EXERCISE
Reproduce every one of the entries below word for word, keeping each line and its order unchanged.

DATA PROVIDED
>>>>

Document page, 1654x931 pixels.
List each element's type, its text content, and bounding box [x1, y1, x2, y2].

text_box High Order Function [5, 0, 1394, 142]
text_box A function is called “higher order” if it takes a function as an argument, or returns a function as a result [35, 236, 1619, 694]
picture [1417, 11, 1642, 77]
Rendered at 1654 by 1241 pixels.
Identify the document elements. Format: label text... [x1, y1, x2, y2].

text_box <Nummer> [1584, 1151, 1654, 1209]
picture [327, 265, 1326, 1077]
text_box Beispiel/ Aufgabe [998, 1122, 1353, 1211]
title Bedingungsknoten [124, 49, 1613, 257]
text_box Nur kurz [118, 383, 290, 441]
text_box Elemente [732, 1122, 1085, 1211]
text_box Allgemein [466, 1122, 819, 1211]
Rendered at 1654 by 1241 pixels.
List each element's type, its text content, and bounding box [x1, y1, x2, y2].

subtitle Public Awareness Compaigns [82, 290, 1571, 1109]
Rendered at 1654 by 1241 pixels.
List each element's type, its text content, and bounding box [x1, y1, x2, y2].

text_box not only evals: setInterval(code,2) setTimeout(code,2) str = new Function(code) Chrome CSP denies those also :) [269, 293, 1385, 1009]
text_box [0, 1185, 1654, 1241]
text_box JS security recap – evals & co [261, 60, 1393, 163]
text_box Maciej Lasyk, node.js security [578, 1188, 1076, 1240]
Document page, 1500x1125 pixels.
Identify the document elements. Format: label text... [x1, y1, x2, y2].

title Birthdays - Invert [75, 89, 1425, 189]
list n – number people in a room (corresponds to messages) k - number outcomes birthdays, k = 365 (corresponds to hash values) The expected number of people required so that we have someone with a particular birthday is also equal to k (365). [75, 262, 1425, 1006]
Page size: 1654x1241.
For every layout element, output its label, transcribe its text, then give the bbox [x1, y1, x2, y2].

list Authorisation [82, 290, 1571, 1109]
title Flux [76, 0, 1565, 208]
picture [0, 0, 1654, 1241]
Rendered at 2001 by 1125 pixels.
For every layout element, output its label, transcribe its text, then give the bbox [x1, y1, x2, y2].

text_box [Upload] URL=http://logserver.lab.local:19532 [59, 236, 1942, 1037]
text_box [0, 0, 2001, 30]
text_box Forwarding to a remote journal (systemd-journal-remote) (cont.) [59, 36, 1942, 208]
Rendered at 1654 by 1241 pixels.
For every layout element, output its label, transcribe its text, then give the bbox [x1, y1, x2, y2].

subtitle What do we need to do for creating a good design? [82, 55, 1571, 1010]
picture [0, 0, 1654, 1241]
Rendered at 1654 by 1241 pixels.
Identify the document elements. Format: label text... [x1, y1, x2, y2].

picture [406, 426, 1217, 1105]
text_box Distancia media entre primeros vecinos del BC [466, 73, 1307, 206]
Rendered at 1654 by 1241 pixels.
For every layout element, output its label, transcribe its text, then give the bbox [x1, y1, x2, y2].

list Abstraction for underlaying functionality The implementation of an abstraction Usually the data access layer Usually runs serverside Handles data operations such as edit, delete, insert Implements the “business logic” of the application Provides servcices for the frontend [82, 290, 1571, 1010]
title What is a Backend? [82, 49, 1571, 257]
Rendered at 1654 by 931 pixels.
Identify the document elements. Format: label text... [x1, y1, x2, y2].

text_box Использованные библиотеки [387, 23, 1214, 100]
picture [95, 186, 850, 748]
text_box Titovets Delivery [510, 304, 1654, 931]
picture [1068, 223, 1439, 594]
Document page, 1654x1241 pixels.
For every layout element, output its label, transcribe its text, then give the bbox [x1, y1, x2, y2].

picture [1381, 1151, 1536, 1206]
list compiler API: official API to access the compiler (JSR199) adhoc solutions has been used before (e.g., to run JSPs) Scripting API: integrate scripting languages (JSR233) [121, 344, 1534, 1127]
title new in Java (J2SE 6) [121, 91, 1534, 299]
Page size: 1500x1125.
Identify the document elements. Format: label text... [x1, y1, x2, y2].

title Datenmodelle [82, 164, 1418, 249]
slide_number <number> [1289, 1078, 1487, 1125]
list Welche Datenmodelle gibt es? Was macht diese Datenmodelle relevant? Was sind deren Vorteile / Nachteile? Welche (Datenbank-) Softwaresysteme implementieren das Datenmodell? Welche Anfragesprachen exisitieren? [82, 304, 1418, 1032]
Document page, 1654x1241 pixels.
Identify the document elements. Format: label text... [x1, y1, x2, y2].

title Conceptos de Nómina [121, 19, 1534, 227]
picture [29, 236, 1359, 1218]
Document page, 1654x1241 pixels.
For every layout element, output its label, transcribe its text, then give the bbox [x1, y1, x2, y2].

<<<<

COMPLETED EXERCISE
Document page, 1654x931 pixels.
List each element's type, its text content, and bounding box [x1, y1, x2, y2].

text_box High Order Function [5, 0, 1394, 142]
text_box A function is called “higher order” if it takes a function as an argument, or returns a function as a result [35, 236, 1619, 694]
picture [1417, 11, 1642, 77]
Rendered at 1654 by 1241 pixels.
Identify the document elements. Format: label text... [x1, y1, x2, y2].

text_box <Nummer> [1584, 1151, 1654, 1209]
picture [327, 265, 1326, 1077]
text_box Beispiel/ Aufgabe [998, 1122, 1353, 1211]
title Bedingungsknoten [124, 49, 1613, 257]
text_box Nur kurz [118, 383, 290, 441]
text_box Elemente [732, 1122, 1085, 1211]
text_box Allgemein [466, 1122, 819, 1211]
Rendered at 1654 by 1241 pixels.
List each element's type, its text content, and bounding box [x1, y1, x2, y2].

subtitle Public Awareness Compaigns [82, 290, 1571, 1109]
Rendered at 1654 by 1241 pixels.
List each element's type, its text content, and bounding box [x1, y1, x2, y2].

text_box not only evals: setInterval(code,2) setTimeout(code,2) str = new Function(code) Chrome CSP denies those also :) [269, 293, 1385, 1009]
text_box [0, 1185, 1654, 1241]
text_box JS security recap – evals & co [261, 60, 1393, 163]
text_box Maciej Lasyk, node.js security [578, 1188, 1076, 1240]
Document page, 1500x1125 pixels.
Identify the document elements. Format: label text... [x1, y1, x2, y2].

title Birthdays - Invert [75, 89, 1425, 189]
list n – number people in a room (corresponds to messages) k - number outcomes birthdays, k = 365 (corresponds to hash values) The expected number of people required so that we have someone with a particular birthday is also equal to k (365). [75, 262, 1425, 1006]
Page size: 1654x1241.
For every layout element, output its label, transcribe its text, then give the bbox [x1, y1, x2, y2].

list Authorisation [82, 290, 1571, 1109]
title Flux [76, 0, 1565, 208]
picture [0, 0, 1654, 1241]
Rendered at 2001 by 1125 pixels.
For every layout element, output its label, transcribe its text, then give the bbox [x1, y1, x2, y2].

text_box [Upload] URL=http://logserver.lab.local:19532 [59, 236, 1942, 1037]
text_box [0, 0, 2001, 30]
text_box Forwarding to a remote journal (systemd-journal-remote) (cont.) [59, 36, 1942, 208]
Rendered at 1654 by 1241 pixels.
For every layout element, output its label, transcribe its text, then give the bbox [x1, y1, x2, y2].

subtitle What do we need to do for creating a good design? [82, 55, 1571, 1010]
picture [0, 0, 1654, 1241]
Rendered at 1654 by 1241 pixels.
Identify the document elements. Format: label text... [x1, y1, x2, y2].

picture [406, 426, 1217, 1105]
text_box Distancia media entre primeros vecinos del BC [466, 73, 1307, 206]
Rendered at 1654 by 1241 pixels.
For every layout element, output its label, transcribe its text, then give the bbox [x1, y1, x2, y2].

list Abstraction for underlaying functionality The implementation of an abstraction Usually the data access layer Usually runs serverside Handles data operations such as edit, delete, insert Implements the “business logic” of the application Provides servcices for the frontend [82, 290, 1571, 1010]
title What is a Backend? [82, 49, 1571, 257]
Rendered at 1654 by 931 pixels.
Identify the document elements. Format: label text... [x1, y1, x2, y2].

text_box Использованные библиотеки [387, 23, 1214, 100]
picture [95, 186, 850, 748]
text_box Titovets Delivery [510, 304, 1654, 931]
picture [1068, 223, 1439, 594]
Document page, 1654x1241 pixels.
For every layout element, output its label, transcribe its text, then give the bbox [x1, y1, x2, y2].

picture [1381, 1151, 1536, 1206]
list compiler API: official API to access the compiler (JSR199) adhoc solutions has been used before (e.g., to run JSPs) Scripting API: integrate scripting languages (JSR233) [121, 344, 1534, 1127]
title new in Java (J2SE 6) [121, 91, 1534, 299]
Page size: 1500x1125.
Identify the document elements. Format: label text... [x1, y1, x2, y2].

title Datenmodelle [82, 164, 1418, 249]
slide_number <number> [1289, 1078, 1487, 1125]
list Welche Datenmodelle gibt es? Was macht diese Datenmodelle relevant? Was sind deren Vorteile / Nachteile? Welche (Datenbank-) Softwaresysteme implementieren das Datenmodell? Welche Anfragesprachen exisitieren? [82, 304, 1418, 1032]
Document page, 1654x1241 pixels.
Identify the document elements. Format: label text... [x1, y1, x2, y2].

title Conceptos de Nómina [121, 19, 1534, 227]
picture [29, 236, 1359, 1218]
Document page, 1654x1241 pixels.
For every layout element, output its label, transcribe its text, then give the bbox [x1, y1, x2, y2].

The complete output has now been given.